The Asian style bowl with sticky rice. An unfulfilling dinner for a true Texan. 
But oh so healthy.

We're seeing red at the Hope Outdoor Gallery and capturing it with the Sony RX10iii. 

A shot from a couple hundred feet above. Made possible with the Sony RX10iii's magic lens.





Reclining Art Tourist.


When photographers get together they talk about cameras and lenses. 
Do graffiti artists talk about various brands of spray paint? 
Maybe. Krylon seems to be the Canon of painters...


The selfie within the frame.

Artist hard at work. 

Vigilant Dog monitors commotion in the hallway. 


Escaping up the ladder and into the sky.

The other (wider) end of the Sony RX10iii lens.

The collections of masks I choose from when going out to collect on overdue invoices.




Youthful enthusiasm at the Mercado in San Antonio. 


Cooking up comfort food at the Mercado in San Antonio. 


Hmmm. Get your Frida Kahlos here?

I'm beginning to understand. It's all about the frames.

Keeping watch over the Mercado.

Does this camera make me look fat???



Majestic Theater box office detail. San Antonio. 

Remind me to pick up a payday loan on my way back to the car....

It was a black and white afternoon. Toasty hot and monochrome.


I finished with my allotted chores, my studio loose ends, and the changing of the air conditioning filters. It's not as though I needed the additional exercise having swum several rapid miles this morning, along with a bout of resistance exercises; but I felt the need to go out and embrace the heat. I also wanted to give the Zeiss Tessar 45mm f2.8 lens a second chance before I wrapped it up and sent it back to the dealer. Was the lack of snap I noticed last week something endemic to the lens or had shortcomings in my technique dealt it a losing hand?

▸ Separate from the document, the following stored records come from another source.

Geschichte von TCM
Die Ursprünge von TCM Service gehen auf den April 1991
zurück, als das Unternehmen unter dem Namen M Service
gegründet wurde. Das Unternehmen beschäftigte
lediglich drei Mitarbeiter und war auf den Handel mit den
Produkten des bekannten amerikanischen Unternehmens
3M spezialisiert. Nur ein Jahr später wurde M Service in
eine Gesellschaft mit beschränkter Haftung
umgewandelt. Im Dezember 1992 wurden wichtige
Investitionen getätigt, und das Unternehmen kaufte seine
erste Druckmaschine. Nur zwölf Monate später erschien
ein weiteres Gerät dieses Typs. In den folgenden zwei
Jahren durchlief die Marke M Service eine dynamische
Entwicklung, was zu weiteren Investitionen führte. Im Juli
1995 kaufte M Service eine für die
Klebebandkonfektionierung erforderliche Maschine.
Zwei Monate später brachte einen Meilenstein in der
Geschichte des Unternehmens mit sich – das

When last I wrote about the tiny C/Y optic I was leaning heavily on hyperfocal distance settings for sharp focus. Might have worked in the old days but in the days of adapters, etc. even being a fraction of a millimeter longer or shorter than the original computed flange distance might make all the difference in the world. I traded out adapters and reminded myself to use focus magnification to confirm the efficacy of my focusing. 

Ahhh. The foibles of the tester and the testing chain... The lens is really very nice when you take the time to ensure that the focus point is where the focus point is intended to be. Short version? The lens is better than I wrote it was. It is indeed sharp and yields detailed and high resolution images. It's still not "snappy" but it performs extremely well and the slight lack of zing, vis-a-vis the most modern of lens designs, is very easily remedied in post processing. Or by increasing the contrast setting, in camera, for your Jpegs. I'm keeping the lens. I have commuted its return sentence. 

My first mistake or misstep of the year as a blogger. Tragic. 



It was well over one hundred degrees at 2:30pm and the radio weatherman claimed that the "heat index" was hovering around one hundred seven. I had the wide brim hat but I left the house with a  short sleeved technical shirt. By the time I'd walked a couple of blocks I found myself wanting a long sleeve version. The less burned you get the cooler you are later in the day. No heat radiating from burned skin...

I ducked into REI (Outdoor and camping equipment store) and found a medium, long sleeve, REI Sahara technical shirt, with an SPF of 50, on the clearance rack. I also bought a bandana which I soaked in the store's water fountain and wrapped around my neck. Newly configured, I headed back out to resume the walk. The new combination was effective and I did not succumb to the heat, even though I spent a good amount of time in the blacktop heat sink of downtown. 

The images are secondary today to the walk. I wanted the camera in my hand and I wanted to re-test the lens but mostly I did not want to capitulate to the Texas weather. And I was not the only one. There were hardy souls all around, running, biking, shopping and even drinking outside on sun-drenched bar patios. 

We've had 15 or 20 days of temperatures over 100 but I stopped complaining about the weather after my recent trip to Baton Rouge. They had similar temperatures but the humidity seemed permanently stuck at a zillion. It was a nice afternoon for a walk.